## Texte
┌────────

2620

Jack NARVAL

Pavillon noir, 2010



Pourquoi? juste avant l'explosion de la maison de Jane, sa fille Julie a-t-elle été enlevée ? D'où vient ce camion qui fonce dans les personnes venues assister à un enterrement ? Quelle est donc la vraie nature de la société Prosper and Fiddle, dont le sérieux et la réputation dans le domaine de la fécondation artificielle ne sont plus à démontrer ?

Le titre est un tantinet trompeur : 2620 n'est en aucune façon une date faisant référence à un futur éloigné de... 609 années (j'ai pris ma calculette). Ca n'est donc pas un bouquin de SF mais plus classiquement, et comme le suggère la couverture tout de noire vêtue, un polar. D'ailleurs, le bouquin faisant partie de la collection "Pavillon noir", on aurait pu s'en douter.

La parution de ce polar coïncide avec le débat sur les lois de bio-éthique et sa mesure phare : la fin de l'anonymat des donneurs de gamètes. Un retour au titre, suggérant que certaines dérives sont plus proches que ce que l'on pense ? Quelques éléments égrenés le long du texte donnent également à penser que l'on se situe tout de même dans le futur : finies, les voitures à essence ; elles sont remplacées par des voitures électriques. Plus question de blouser les radars comme certains gros malins arrivent encore à le faire : ici, un champ électromagnétique coupe l'alimentation des voitures lorsque la vitesse est trop élevée à l'approche d'un passage pour piétons. Et oui, quand on veut, on peut !

└────────

## Énoncé A
Réécrivez sous forme de liste le paragraphe de la critique du roman « 2620 » qui commence par « La parution de ce polar », en conservant ses faits principaux.
## Énoncé B
Donnez la suite de la critique du roman « 2620 » à partir de sa dernière phrase.

## Données
┌────────

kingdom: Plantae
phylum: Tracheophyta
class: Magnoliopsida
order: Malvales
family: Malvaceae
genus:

└────────

## Résultat A
- La parution du polar coïncide avec le débat sur les lois de bioéthique, dont la mesure phare est la fin de l'anonymat des donneurs de gamètes.
- Le titre pourrait suggérer que certaines dérives sont plus proches qu'on ne le pense.
- Plusieurs éléments du texte situent pourtant l'action dans le futur : les voitures à essence ont été remplacées par des voitures électriques.
- Il n'est plus possible de déjouer les radars : un champ électromagnétique coupe l'alimentation des voitures trop rapides à l'approche d'un passage pour piétons.

## Résultat B
Dans ce futur, c'est la société P et F, Prosper and Fiddle, qui attire l'attention. Une société qui a su capter le marché de la reproduction artificielle et sa classification à quatre niveaux : de la reproduction naturelle, un truc ringard qui ne se pratique plus vraiment et qui d'ailleurs est réservé aux populations les plus modestes (!), en passant par différents degrés de sophistication allant de l'implantation d'un ovule fécondé à la mise en place d'un utérus artificiel.

Comme l'auteur l'avoue lui même, c'est en bossant comme bouquiniste chez les Grands Bretons que Jack Narval s'est fait pecho par le polar. Son style est plutôt sympa : fluide, rythmé, agréable. On ne rentre pas ici dans des descriptions sans fin, mais l'évolution psy de certains persos (on pense à Claire face à M. Yves, qu'elle considère d'abord comme un kidnappeur d'enfants, pour finir par nouer avec lui des relations beaucoup plus amicales) illustre la capacité de l'auteur à décrire ces changements.

Un polar plutôt sympa et qui colle à l'actualité.